Bisher bin ich Wochenmärkten stets großräumig ausgewichen. Erstens mag ich keine Menschenmengen und zweitens keine, die sich nur im Schritttempo fortbewegen. Ich bin eher der Listeneinkäufer; ich überlege mir vorher, was ich essen will, überschlage im Kopf, was noch zuhause ist (oder was weg muss) und schreibe mir dann auf, was ich noch brauche. Mit dem Zettel bewaffnet gehe ich in den nächstgelegenen Supermarkt und kaufe relativ stur nur den Kram, den ich mir notiert habe. Ich kenne es überhaupt nicht, mich von Obst- und Gemüseauslagen inspirieren zu lassen. Auch deshalb, weil ich nicht wüsste, was ich mit dem ganzen Kram anfangen sollte, aber eher, weil ich Esstrottel mich wohler fühle, kontrolliert eine Liste abzuarbeiten.

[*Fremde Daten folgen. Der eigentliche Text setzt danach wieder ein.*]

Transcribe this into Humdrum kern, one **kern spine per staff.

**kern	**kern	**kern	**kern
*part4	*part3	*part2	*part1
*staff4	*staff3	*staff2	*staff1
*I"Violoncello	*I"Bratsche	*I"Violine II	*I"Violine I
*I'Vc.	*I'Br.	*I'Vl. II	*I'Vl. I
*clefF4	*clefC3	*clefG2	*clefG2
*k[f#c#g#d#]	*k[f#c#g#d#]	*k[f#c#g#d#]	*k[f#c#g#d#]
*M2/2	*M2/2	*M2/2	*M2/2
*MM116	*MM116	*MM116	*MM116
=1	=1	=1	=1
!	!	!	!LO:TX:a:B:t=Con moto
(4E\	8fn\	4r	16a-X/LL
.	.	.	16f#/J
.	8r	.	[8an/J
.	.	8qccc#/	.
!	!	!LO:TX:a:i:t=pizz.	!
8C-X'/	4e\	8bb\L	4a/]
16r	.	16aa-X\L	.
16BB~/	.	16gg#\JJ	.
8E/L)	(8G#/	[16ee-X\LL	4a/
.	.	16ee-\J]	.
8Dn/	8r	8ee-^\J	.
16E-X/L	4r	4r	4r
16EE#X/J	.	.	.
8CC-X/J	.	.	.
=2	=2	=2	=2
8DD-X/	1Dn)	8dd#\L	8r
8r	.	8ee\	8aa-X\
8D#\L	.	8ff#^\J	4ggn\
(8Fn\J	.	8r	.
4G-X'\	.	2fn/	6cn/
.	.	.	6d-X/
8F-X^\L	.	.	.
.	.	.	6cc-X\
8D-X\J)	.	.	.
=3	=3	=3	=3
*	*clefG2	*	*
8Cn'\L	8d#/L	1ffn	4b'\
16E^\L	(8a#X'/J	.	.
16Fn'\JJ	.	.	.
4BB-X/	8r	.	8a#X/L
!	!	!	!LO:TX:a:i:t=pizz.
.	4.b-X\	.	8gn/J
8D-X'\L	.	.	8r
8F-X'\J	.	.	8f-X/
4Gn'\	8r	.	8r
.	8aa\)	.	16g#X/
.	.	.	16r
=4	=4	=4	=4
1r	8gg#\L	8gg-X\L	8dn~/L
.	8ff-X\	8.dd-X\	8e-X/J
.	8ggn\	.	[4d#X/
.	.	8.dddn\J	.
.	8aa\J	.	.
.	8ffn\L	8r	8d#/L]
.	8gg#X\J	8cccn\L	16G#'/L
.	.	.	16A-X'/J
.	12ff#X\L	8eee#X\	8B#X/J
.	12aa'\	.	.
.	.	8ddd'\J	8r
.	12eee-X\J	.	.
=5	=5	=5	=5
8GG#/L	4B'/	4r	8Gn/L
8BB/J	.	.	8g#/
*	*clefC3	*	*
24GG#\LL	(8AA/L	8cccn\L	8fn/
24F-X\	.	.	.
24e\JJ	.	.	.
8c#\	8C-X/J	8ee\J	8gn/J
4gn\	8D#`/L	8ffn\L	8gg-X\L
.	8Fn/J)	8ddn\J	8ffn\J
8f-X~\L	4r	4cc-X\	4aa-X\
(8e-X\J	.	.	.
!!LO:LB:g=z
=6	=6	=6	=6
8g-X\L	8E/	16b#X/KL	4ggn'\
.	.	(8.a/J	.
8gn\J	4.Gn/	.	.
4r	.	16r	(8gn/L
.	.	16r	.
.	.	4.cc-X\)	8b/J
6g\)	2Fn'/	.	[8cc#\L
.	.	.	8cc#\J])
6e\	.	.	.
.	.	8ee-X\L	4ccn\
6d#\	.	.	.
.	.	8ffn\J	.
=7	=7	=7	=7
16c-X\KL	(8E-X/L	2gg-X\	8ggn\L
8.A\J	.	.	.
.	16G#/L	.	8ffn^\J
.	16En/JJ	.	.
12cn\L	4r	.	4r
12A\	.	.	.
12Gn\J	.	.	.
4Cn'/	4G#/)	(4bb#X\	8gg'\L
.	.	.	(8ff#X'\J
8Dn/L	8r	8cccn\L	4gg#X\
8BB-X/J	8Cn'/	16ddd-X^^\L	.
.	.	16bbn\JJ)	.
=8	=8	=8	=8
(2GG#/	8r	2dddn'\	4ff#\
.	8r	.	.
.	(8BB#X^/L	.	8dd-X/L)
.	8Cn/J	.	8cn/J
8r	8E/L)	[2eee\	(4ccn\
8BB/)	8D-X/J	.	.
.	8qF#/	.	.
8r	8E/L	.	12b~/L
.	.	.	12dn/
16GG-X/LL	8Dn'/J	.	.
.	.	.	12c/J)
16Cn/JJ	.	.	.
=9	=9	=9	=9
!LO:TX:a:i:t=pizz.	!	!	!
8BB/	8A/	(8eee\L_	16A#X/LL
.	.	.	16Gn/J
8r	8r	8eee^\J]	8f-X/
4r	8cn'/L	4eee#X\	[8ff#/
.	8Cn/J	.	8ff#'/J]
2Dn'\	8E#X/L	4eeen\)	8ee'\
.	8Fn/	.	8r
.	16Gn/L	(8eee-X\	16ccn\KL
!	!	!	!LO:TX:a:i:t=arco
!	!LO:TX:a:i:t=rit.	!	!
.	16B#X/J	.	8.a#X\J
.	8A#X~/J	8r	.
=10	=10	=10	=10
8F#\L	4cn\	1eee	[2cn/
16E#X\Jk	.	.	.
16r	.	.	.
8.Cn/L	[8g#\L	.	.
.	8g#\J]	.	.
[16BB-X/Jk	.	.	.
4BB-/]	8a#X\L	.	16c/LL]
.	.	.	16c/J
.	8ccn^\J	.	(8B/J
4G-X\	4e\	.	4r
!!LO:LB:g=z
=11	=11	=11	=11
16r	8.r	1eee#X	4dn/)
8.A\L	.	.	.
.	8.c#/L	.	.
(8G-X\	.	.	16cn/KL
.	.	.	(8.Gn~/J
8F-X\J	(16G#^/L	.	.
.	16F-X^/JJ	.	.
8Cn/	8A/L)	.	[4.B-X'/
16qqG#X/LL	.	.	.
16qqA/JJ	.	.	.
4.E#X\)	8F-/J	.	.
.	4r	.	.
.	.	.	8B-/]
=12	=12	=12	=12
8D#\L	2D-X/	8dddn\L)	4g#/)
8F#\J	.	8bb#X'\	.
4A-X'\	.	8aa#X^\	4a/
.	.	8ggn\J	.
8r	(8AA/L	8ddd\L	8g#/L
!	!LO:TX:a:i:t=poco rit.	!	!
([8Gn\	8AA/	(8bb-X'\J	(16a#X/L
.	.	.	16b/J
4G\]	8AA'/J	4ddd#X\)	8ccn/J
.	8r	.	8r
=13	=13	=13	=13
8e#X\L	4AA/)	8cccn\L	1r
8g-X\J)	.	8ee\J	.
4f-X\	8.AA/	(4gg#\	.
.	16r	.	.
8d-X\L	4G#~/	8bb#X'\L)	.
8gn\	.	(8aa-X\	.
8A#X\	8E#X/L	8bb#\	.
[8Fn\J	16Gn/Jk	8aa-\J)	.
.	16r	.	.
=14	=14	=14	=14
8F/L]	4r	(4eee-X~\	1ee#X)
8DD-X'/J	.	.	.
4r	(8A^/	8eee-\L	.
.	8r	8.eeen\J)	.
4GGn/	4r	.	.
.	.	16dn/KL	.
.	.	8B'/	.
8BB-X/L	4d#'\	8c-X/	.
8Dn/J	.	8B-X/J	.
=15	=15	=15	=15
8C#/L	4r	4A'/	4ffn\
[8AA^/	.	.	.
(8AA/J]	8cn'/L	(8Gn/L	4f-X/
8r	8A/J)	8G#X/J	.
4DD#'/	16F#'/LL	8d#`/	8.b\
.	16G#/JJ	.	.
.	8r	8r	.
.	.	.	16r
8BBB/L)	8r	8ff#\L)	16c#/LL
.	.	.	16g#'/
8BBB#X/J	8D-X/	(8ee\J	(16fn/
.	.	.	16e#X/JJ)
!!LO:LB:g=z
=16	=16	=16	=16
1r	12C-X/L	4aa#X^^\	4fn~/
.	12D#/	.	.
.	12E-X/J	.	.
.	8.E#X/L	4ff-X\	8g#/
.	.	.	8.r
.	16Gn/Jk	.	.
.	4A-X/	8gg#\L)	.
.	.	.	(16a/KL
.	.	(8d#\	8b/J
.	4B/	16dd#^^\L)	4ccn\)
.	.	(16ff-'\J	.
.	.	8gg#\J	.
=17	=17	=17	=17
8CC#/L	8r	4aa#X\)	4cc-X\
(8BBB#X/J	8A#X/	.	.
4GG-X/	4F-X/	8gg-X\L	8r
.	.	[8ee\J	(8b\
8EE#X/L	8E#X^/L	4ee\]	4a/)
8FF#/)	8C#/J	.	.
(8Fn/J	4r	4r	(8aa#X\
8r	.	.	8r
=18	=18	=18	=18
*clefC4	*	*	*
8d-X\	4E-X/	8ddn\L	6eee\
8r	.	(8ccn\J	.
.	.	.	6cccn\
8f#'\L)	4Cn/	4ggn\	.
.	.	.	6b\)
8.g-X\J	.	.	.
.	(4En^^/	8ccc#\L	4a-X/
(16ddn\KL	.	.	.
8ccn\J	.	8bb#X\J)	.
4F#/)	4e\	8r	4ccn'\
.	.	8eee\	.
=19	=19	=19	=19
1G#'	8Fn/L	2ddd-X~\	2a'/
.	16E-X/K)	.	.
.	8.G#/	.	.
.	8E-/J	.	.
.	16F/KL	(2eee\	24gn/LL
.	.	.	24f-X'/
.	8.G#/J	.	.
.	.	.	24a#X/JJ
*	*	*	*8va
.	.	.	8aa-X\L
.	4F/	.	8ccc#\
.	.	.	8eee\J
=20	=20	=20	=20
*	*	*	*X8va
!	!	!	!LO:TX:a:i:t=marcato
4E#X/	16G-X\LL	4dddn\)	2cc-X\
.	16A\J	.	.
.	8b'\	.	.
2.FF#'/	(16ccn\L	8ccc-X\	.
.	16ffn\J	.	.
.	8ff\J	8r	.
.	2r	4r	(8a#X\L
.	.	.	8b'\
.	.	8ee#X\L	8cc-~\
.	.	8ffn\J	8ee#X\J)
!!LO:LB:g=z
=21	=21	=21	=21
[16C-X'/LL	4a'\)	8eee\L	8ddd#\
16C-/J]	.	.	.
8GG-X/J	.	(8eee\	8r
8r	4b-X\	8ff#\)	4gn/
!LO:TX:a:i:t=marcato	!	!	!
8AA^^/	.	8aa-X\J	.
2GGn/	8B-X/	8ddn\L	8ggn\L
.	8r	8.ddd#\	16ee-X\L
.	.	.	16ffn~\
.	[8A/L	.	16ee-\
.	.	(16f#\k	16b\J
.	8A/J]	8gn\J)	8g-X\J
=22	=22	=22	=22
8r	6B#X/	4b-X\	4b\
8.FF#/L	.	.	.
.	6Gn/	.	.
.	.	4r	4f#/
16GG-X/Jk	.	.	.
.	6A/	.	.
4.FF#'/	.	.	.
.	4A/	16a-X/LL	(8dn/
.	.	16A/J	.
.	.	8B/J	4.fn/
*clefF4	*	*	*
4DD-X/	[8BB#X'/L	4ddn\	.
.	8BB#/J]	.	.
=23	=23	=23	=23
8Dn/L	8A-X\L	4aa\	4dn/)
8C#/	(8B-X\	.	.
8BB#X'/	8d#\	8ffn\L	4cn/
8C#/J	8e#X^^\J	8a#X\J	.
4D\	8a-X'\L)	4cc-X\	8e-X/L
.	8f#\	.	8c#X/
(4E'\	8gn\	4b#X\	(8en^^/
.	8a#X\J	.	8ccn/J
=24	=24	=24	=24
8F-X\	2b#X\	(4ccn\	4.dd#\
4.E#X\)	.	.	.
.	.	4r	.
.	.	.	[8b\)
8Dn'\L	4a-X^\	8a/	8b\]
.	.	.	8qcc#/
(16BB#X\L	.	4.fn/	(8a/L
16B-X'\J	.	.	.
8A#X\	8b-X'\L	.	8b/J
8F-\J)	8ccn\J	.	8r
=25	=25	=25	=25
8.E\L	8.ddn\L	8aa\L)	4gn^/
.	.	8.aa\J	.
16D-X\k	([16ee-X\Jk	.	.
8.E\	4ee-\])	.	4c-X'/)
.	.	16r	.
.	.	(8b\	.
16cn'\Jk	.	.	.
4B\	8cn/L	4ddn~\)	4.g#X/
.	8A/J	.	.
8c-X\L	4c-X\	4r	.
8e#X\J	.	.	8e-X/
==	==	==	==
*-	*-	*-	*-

Über den Schatten musste ich jetzt aber springen, denn Lu zerrte mich gnadenlos in Richtung Isemarkt. Schon im Bus bemerkte ich ein erhöhtes Menschenaufkommen, von denen die meisten auch mit Körben und Taschen bewaffnet waren. Ich hatte aber keine lange Zeit zu jammern, denn schon vom ersten Stand an habe ich nur noch geguckt, gestaunt, gerochen – und GEBUMMELT. ICH BIN EIN BUMMLER GEWORDEN. Gut, die Gemüsestände sahen für mich auf den ersten Blick nicht anders aus als der Türke um die Ecke, aber Lu sorgte dafür, dass ich nicht ganz so saumselig durch die Gegend schlich, sondern bewusst Ausschau hielt. Nach verschiedenen Tomaten, die der Kerl so gerne isst, nach Angeboten, die vielleicht inspirieren, nach Gemüse, das ich noch nie probiert habe, es aber gerne mal machen würde, nach den Weinbergpfirsichen (die Nektarinen sind, wie ich jetzt weiß – „Ich will die ohne Haare“), die mir gestern so gut geschmeckt hatten. „Merk dir mal, wie viel die hier für ein Kilo haben wollen.“ Ich habe ehrlich gesagt noch nie auf Preise von Lebensmitteln geachtet (musste ich netterweise noch nie), habe aber ziemlich schnell daran Gefallen gefunden, von einem Stand zum nächsten zu gehen und vor mich hinzumurmeln: „5,40? Da geht noch was.“

Beim schönsten Tomatenstand haben wir fünf verschiedene Sorten erstanden und von der Verkäuferin den Tipp bekommen, beim Draußensitzen eine Zitrone mit Nelken zu spicken, das hielte die Wespen ab. Beim hamburgisch gefärbten Italiener haben wir die Nektarinen gekauft, die der Mann auf Anhieb aufs Gramm genau abgewogen hat. Trinkgeld galore. Am Fischstand (noch ein unbeschriebenes Blatt bis auf Fischstäbchen, Pangasiusfilet und Fischmac) habe ich gelernt, wie man frischen Fisch erkennt: Augen sollten klar sein, die Kiemen rosig, beim Druck mit dem Finger sollte das Fleisch wieder in die Ausgangsposition zurückkehren, und nicht zuletzt sollte es nicht so fies nach Fisch riechen. Ist mir sehr recht.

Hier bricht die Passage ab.